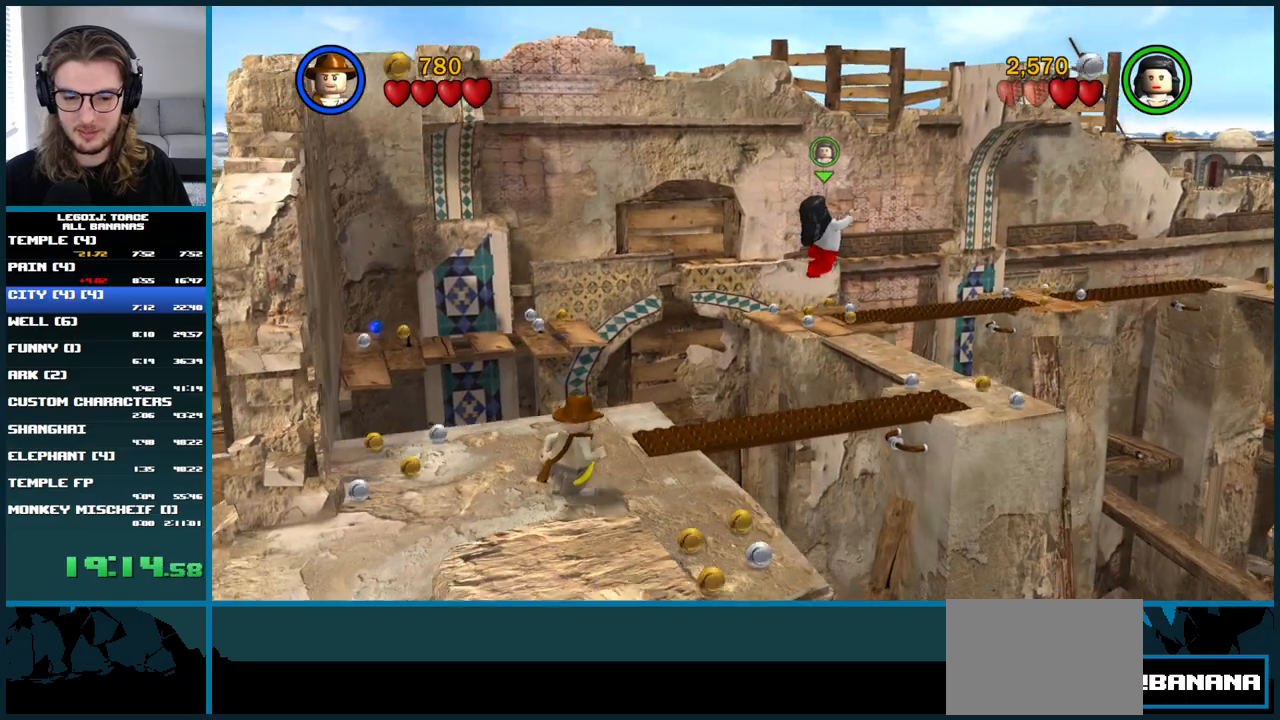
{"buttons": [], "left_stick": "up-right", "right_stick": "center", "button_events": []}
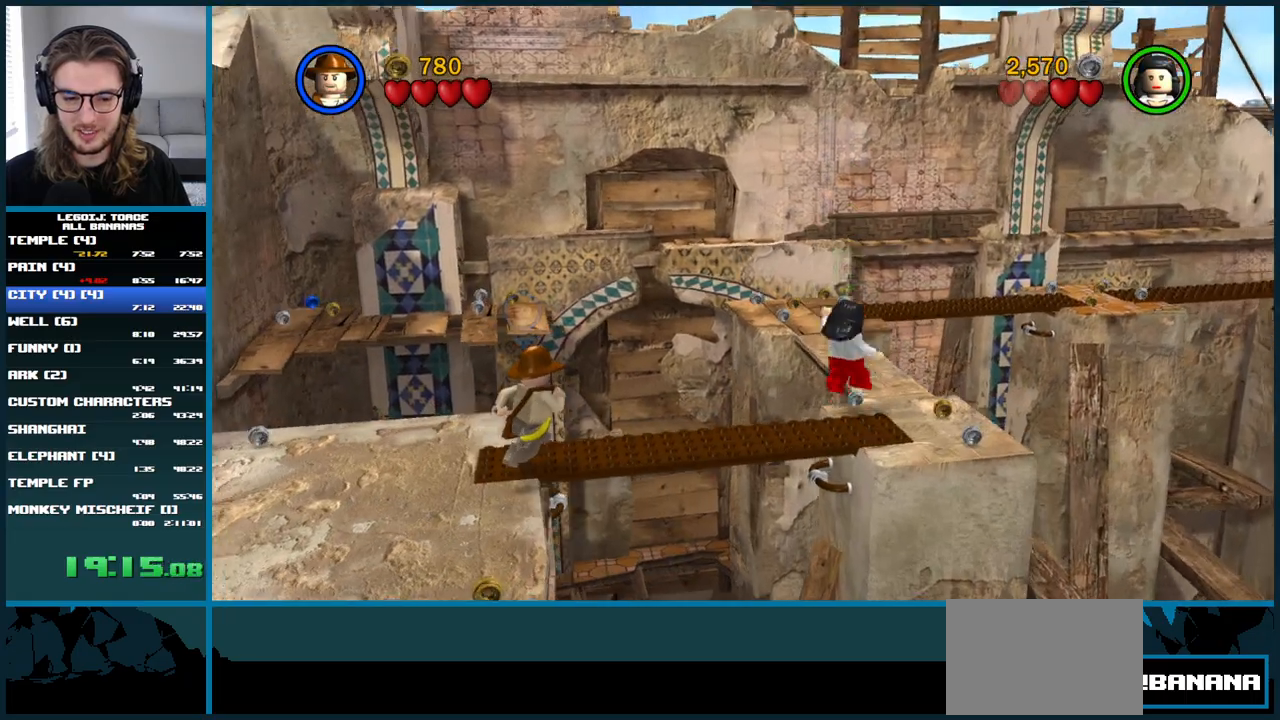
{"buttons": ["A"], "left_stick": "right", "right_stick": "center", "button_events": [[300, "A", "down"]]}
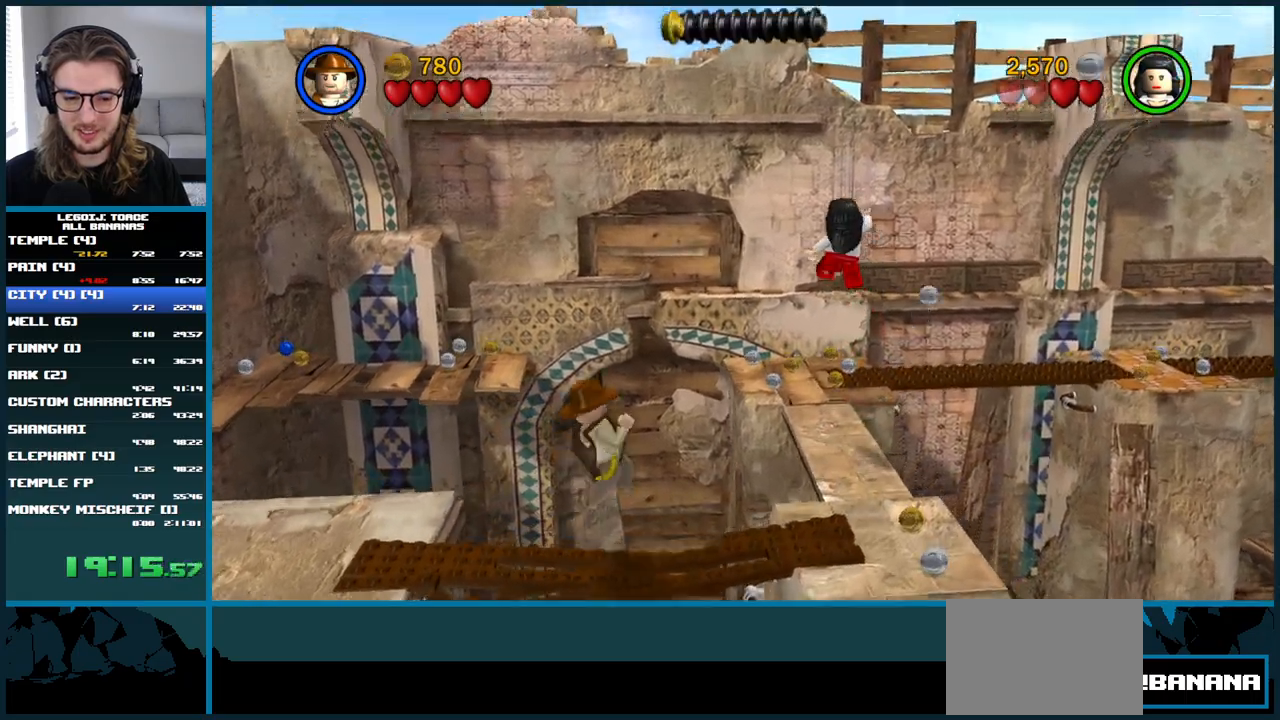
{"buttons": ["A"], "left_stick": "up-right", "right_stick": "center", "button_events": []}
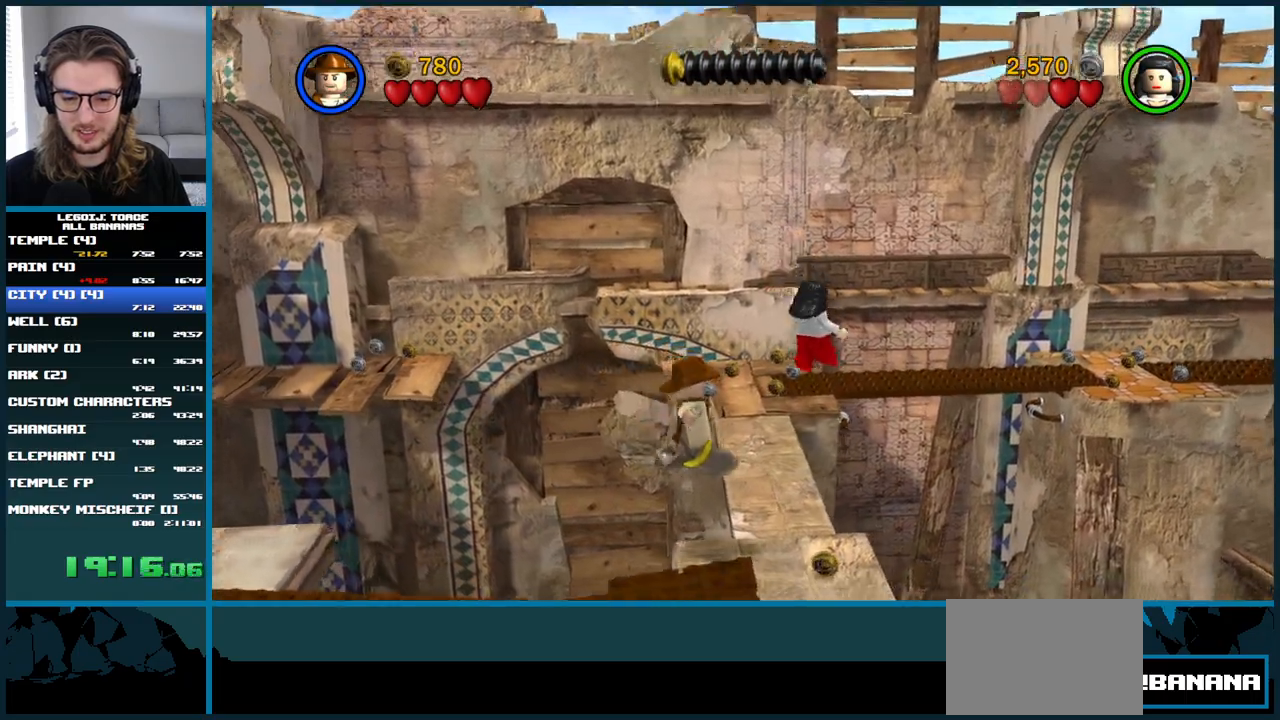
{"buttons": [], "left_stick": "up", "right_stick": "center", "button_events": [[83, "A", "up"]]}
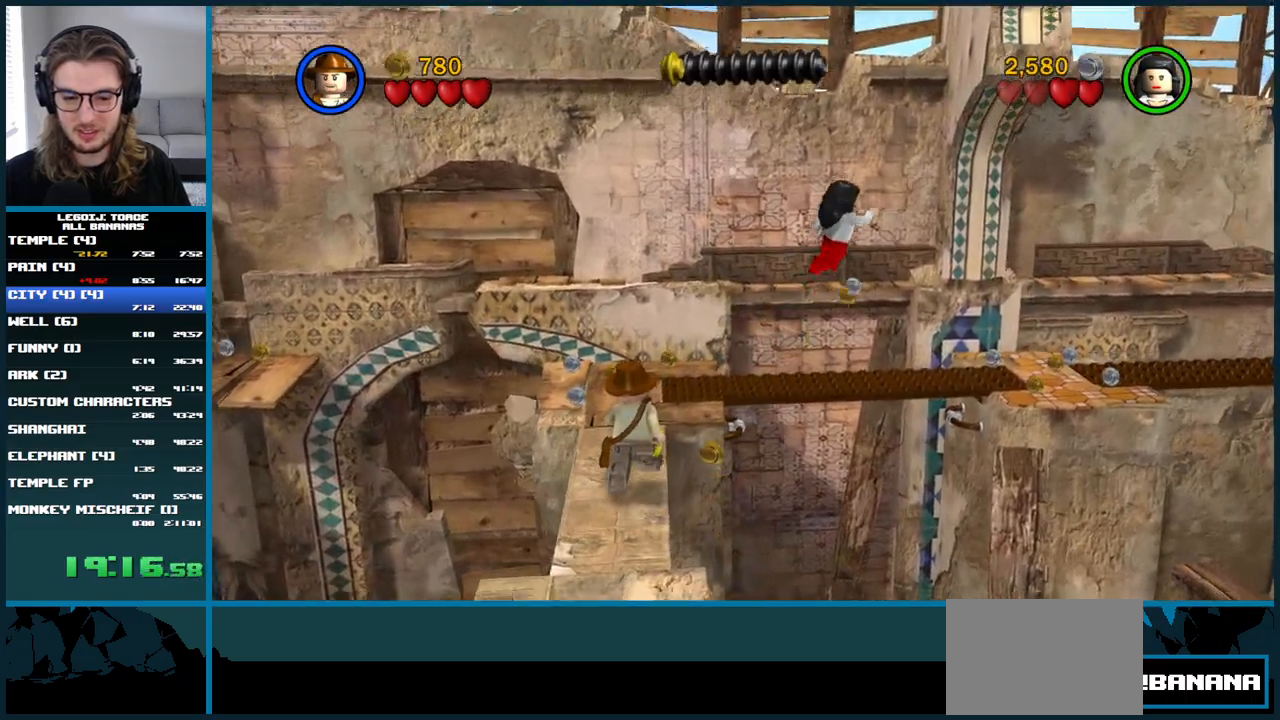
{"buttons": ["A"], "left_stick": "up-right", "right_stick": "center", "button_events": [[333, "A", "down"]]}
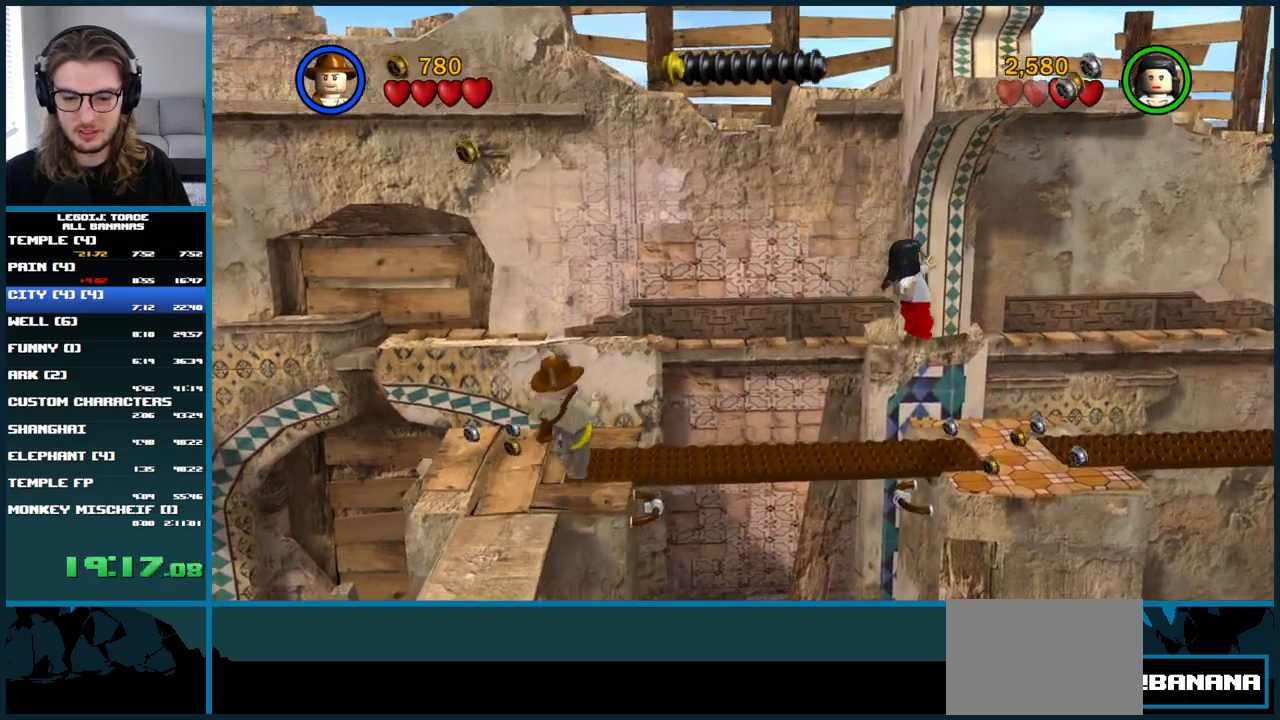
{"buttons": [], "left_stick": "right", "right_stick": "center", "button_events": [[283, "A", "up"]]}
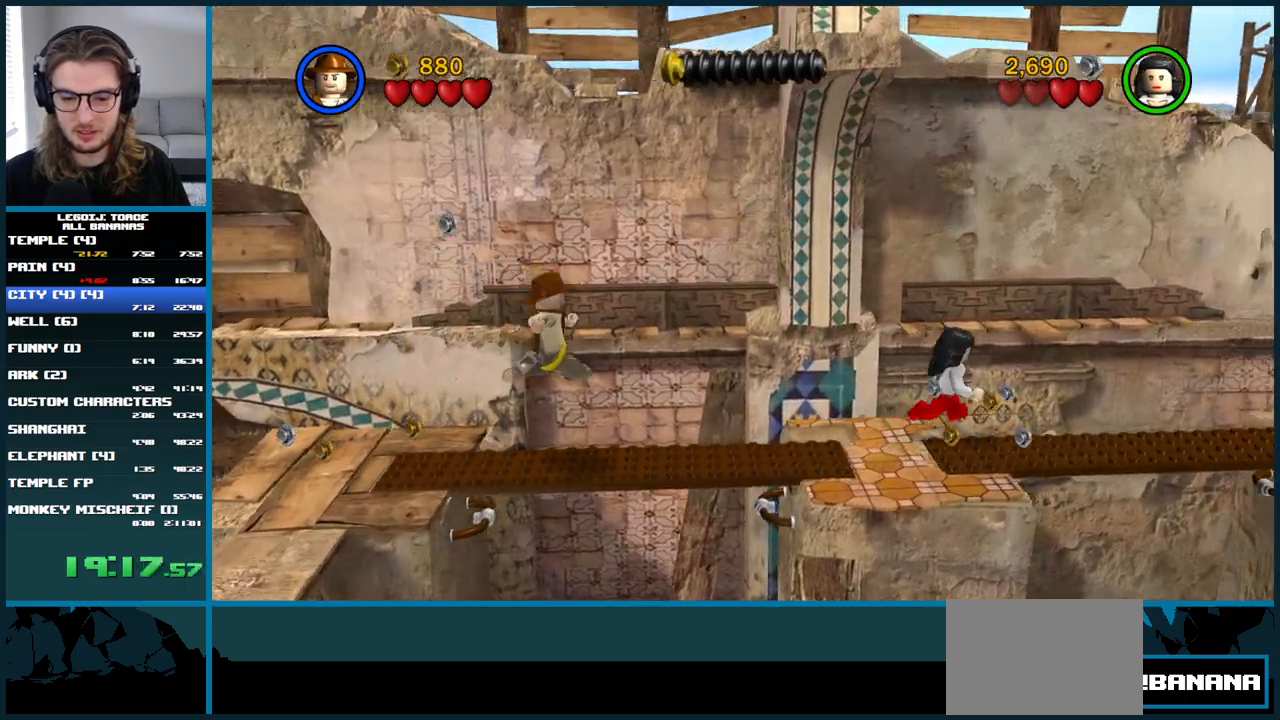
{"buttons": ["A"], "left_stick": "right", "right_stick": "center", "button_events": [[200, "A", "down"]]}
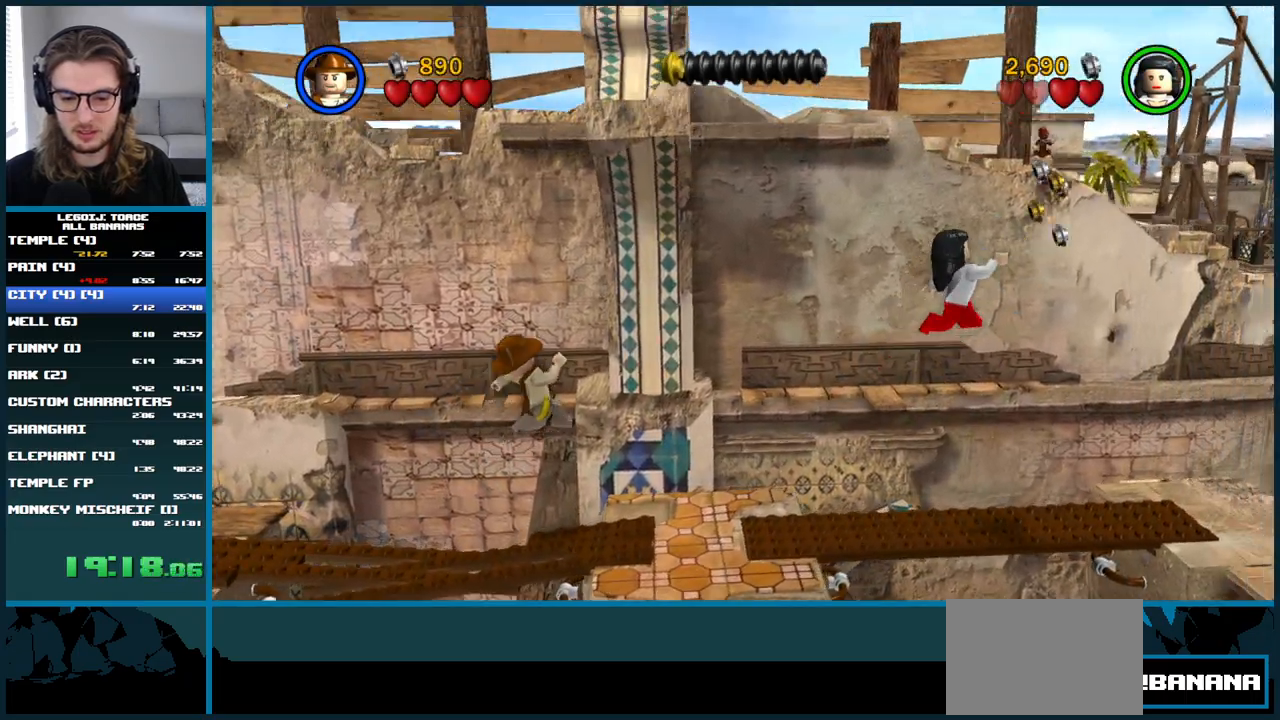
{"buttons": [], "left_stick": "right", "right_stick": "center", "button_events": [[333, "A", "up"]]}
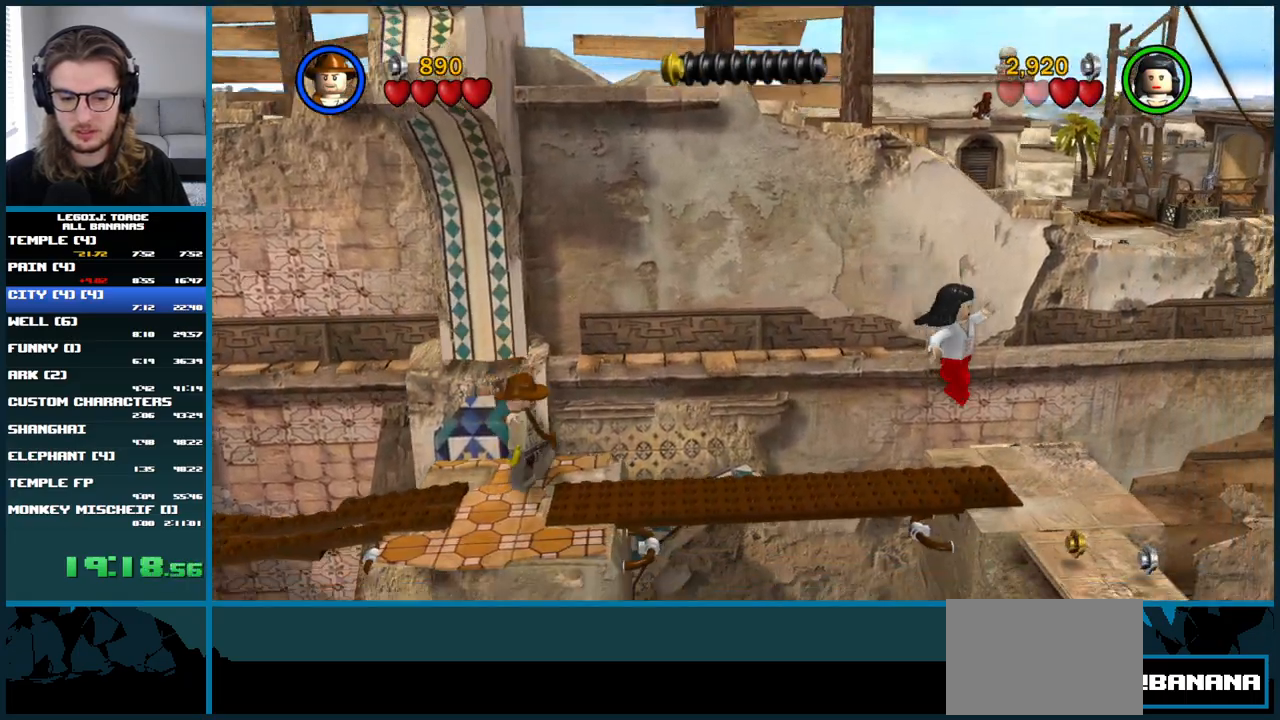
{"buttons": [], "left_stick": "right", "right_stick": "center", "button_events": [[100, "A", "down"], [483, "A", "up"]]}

══════

◆ Task to complete
A picture-free version of all the records, repeated exactly, is what to return.

◆ Answer box
{"buttons": [], "left_stick": "up-right", "right_stick": "center", "button_events": []}
{"buttons": ["A"], "left_stick": "right", "right_stick": "center", "button_events": [[300, "A", "down"]]}
{"buttons": ["A"], "left_stick": "up-right", "right_stick": "center", "button_events": []}
{"buttons": [], "left_stick": "up", "right_stick": "center", "button_events": [[83, "A", "up"]]}
{"buttons": ["A"], "left_stick": "up-right", "right_stick": "center", "button_events": [[333, "A", "down"]]}
{"buttons": [], "left_stick": "right", "right_stick": "center", "button_events": [[283, "A", "up"]]}
{"buttons": ["A"], "left_stick": "right", "right_stick": "center", "button_events": [[200, "A", "down"]]}
{"buttons": [], "left_stick": "right", "right_stick": "center", "button_events": [[333, "A", "up"]]}
{"buttons": [], "left_stick": "right", "right_stick": "center", "button_events": [[100, "A", "down"], [483, "A", "up"]]}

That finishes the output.